Breakout trading is one of the most popular forms of forex strategy because it is simple and has a very high success rate. The reason why that is because many other traders are also waiting for the same breakout to take place, so in many ways it becomes self-fulfilling.
You simply draw horizontal lines marking the high or low points, for instance, and then wait for the price to break out of this range (or for the current bar or candle to close outside of this range). You can also use a few technical indicators to help you identify the strongest breakouts. For instance volatility indicators that are showing increased volatility during a particular breakout indicate that the breakout has some momentum behind it.
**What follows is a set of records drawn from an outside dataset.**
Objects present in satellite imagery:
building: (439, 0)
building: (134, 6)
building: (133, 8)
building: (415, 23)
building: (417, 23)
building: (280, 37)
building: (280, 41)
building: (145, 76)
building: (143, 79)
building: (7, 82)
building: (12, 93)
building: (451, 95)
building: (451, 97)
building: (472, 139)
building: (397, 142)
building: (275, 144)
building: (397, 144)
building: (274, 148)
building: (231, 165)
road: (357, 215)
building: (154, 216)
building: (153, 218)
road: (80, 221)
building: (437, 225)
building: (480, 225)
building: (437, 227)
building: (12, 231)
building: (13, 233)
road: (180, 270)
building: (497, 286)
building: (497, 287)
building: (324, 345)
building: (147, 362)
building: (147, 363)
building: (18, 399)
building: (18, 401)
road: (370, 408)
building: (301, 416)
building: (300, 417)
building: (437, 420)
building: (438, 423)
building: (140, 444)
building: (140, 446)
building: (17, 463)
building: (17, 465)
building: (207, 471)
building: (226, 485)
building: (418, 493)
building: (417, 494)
Often it makes sense to define the support and resistance levels. The more frequently the price has touched these levels, the more valid these levels are and the more important they become. At the same time, the longer these support and resistance levels have been in play, the better the outcome when the stock price finally breaks out.
The second forex price pattern to look out for is the counter-trend set-up. The markets are often trending up or down, particularly on the longer time frames, but one of the best ways to trade this trend is to wait for an initial pull-back followed by a continuation of this trend. In other words if the price is trending upwards and then temporarily falls back down for a few bars, then you should wait and see if this is the end of the trend or whether it’s just a short period of profit-taking. If the price subsequently heads higher again then you have a very high probability set-up because the upwards trend is almost certain to continue.
So this is a very profitable price pattern to look out for and it’s relatively easy to trade. You can simply enter a trade using nothing more than the price to guide you, or you can use technical indicators to help you trade these continuation patterns.
The final forex price pattern that you should be aware of is of course the trend reversal. These patterns can be quite hard to profit from because very often what looks like a trend reversal is actually nothing more than a brief period of profit taking. So therefore you should use various technical indicators such as MACD (and divergence patterns in particular), the parabolic SAR indicator and exponential moving averages to help you spot these reversals.
All of these three price patterns occur regularly throughout the day so you should try and focus on at least one of these patterns when you are creating your own profitable forex trading strategy.